II. Le concile Vatican II (1962 – 1965)

Un concile œcuménique pour une mise à jour de l’Église

Le concile Vatican II, convoqué par le pape Jean XXIII, est un événement majeur qui réunit environ 2 400 évêques et responsables religieux du monde entier. Son objectif est un aggiornamento, c’est-à-dire une mise à jour de l’Église face aux transformations du monde moderne.

  • Le concile se tient à Rome, dans la basilique Saint-Pierre.
  • Dès les premiers votes, environ 80 % des participants soutiennent cette modernisation.

Les innovations majeures du concile

Le concile apporte des changements visibles et profonds dans la doctrine et la pratique catholiques :

  • Célébration de la messe en langues vernaculaires : un changement symbolique qui rapproche la liturgie des fidèles.
  • Décret Unitatis redintegratio : reconnaissance positive des autres Églises chrétiennes (protestantes, orthodoxes), fondant l’œcuménisme catholique.
  • Déclaration Nostra aetate : affirmation d’une part de vérité dans les religions non chrétiennes et fin de l’antijudaïsme religieux, en rejetant la responsabilité collective des Juifs dans la mort du Christ.
  • Déclaration Dignitatis humanae : affirmation du droit à la liberté religieuse pour toute personne, marquant un tournant vers la reconnaissance des droits de l’homme et la primauté de la conscience individuelle.

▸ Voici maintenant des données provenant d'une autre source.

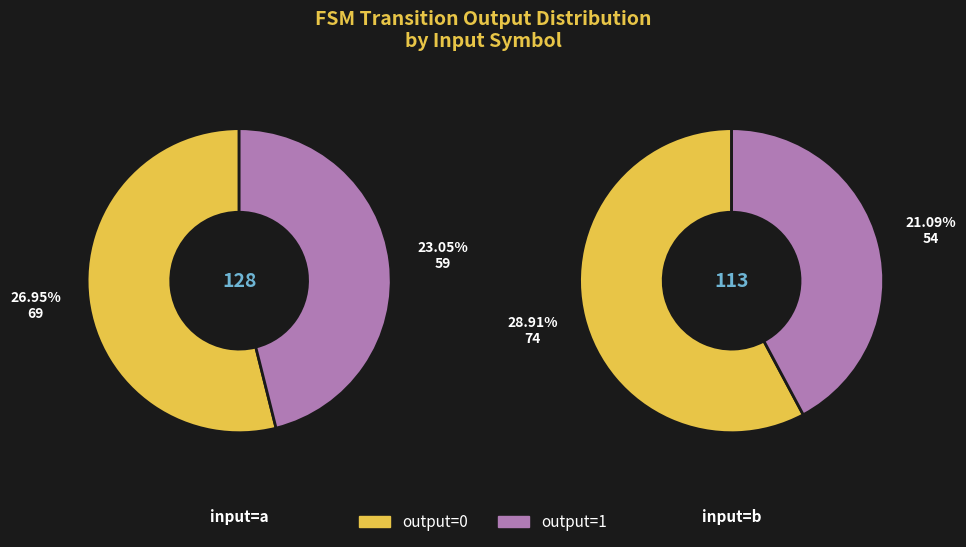

What is the spread (max minus min) of values at 0?

10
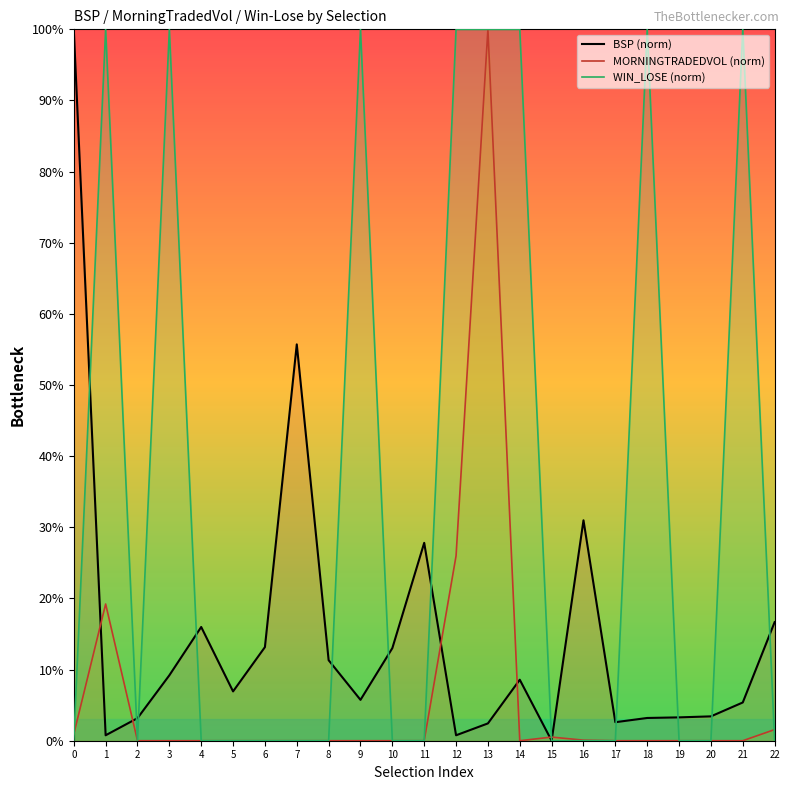

What are all the series names shown in the legend?

BSP, MORNINGTRADEDVOL, WIN_LOSE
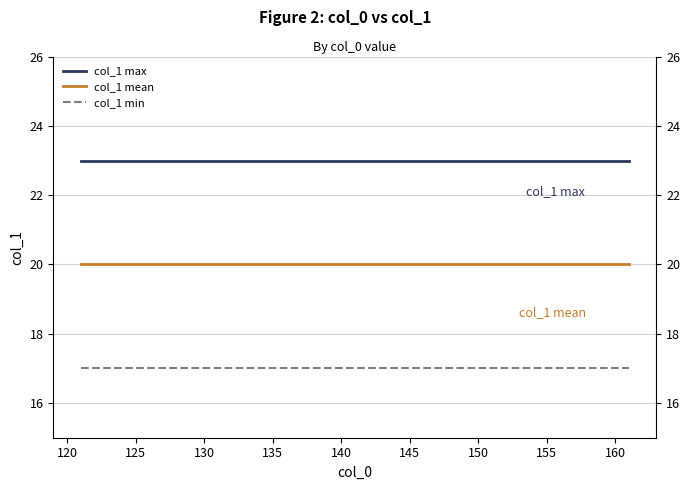

Which series has the largest range (max minus min)?

col_1 max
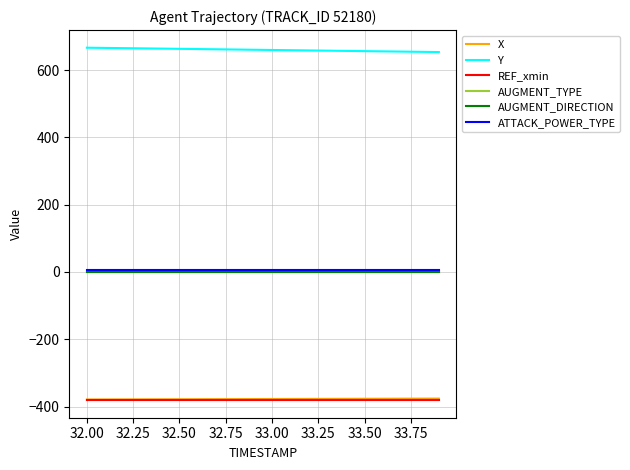

Does the chart have visible grid lines?

Yes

En 1966, la suppression de l’Index, liste d’ouvrages interdits depuis le concile de Trente, symbolise cette modernisation. Toutefois, certains aspects comme le rejet du libéralisme économique et politique restent inchangés.


III. La déprise catholique (1965 – 1989)

Un déclin marqué de la pratique religieuse

Après Vatican II, la baisse de la pratique dominicale devient manifeste :

  • À Paris, le nombre de fidèles un dimanche passe de 364 000 en 1962 à 191 000 en 1975.
  • Dans le canton vendéen de Saint-Fulgent, la pratique dominicale chute de 93 % en 1956 à 55 % en 1979.
  • D’autres indicateurs baissent également : nombre de baptêmes, confessions, catéchèse, et pratiques familiales comme la prière avant les repas.
  • Les ordinations sacerdotales diminuent fortement : de 1 649 en 1947 à seulement 161 en 1975.
  • En 1952, 50 % des Français croyaient en une seule vraie religion ; en 1998, ils ne sont plus que 6 %.

Les causes du déclin

Ce déclin ne peut être attribué directement au concile Vatican II, même si certains milieux traditionalistes le dénoncent. La plupart des chercheurs expliquent ce phénomène par des facteurs sociaux et culturels :

  • Montée des loisirs et développement des médias.
  • Démocratisation de la voiture et mobilité accrue.
  • Ces transformations éloignent les fidèles de leur paroisse et de la pratique obligatoire.

L’historien Guillaume Cuchet souligne que Vatican II a surtout facilité la sortie d’une « culture de la pratique obligatoire ». Avant le concile, le catholicisme reposait sur une discipline stricte et la peur des peines éternelles. Après, le discours sur l’enfer, le purgatoire et l’obligation d’assister à la messe s’estompe.

La liberté religieuse, mal comprise, a parfois été interprétée comme la liberté de ne plus pratiquer. En cessant d’insister sur le devoir de la messe dominicale, le clergé a involontairement amplifié un mouvement de déprise déjà amorcé après 1945.


Conclusion

Entre 1944 et 1989, l’Église catholique en France traverse une période de transition majeure. Malgré une forte implantation sociale, la pratique religieuse décline, reflétant des mutations profondes dans la société. Le concile Vatican II incarne une volonté d’adaptation et de dialogue avec le monde moderne, mais ses effets indirects contribuent aussi à la transformation des comportements religieux, marquant le passage d’un catholicisme de discipline à une foi plus libre et moins contraignante.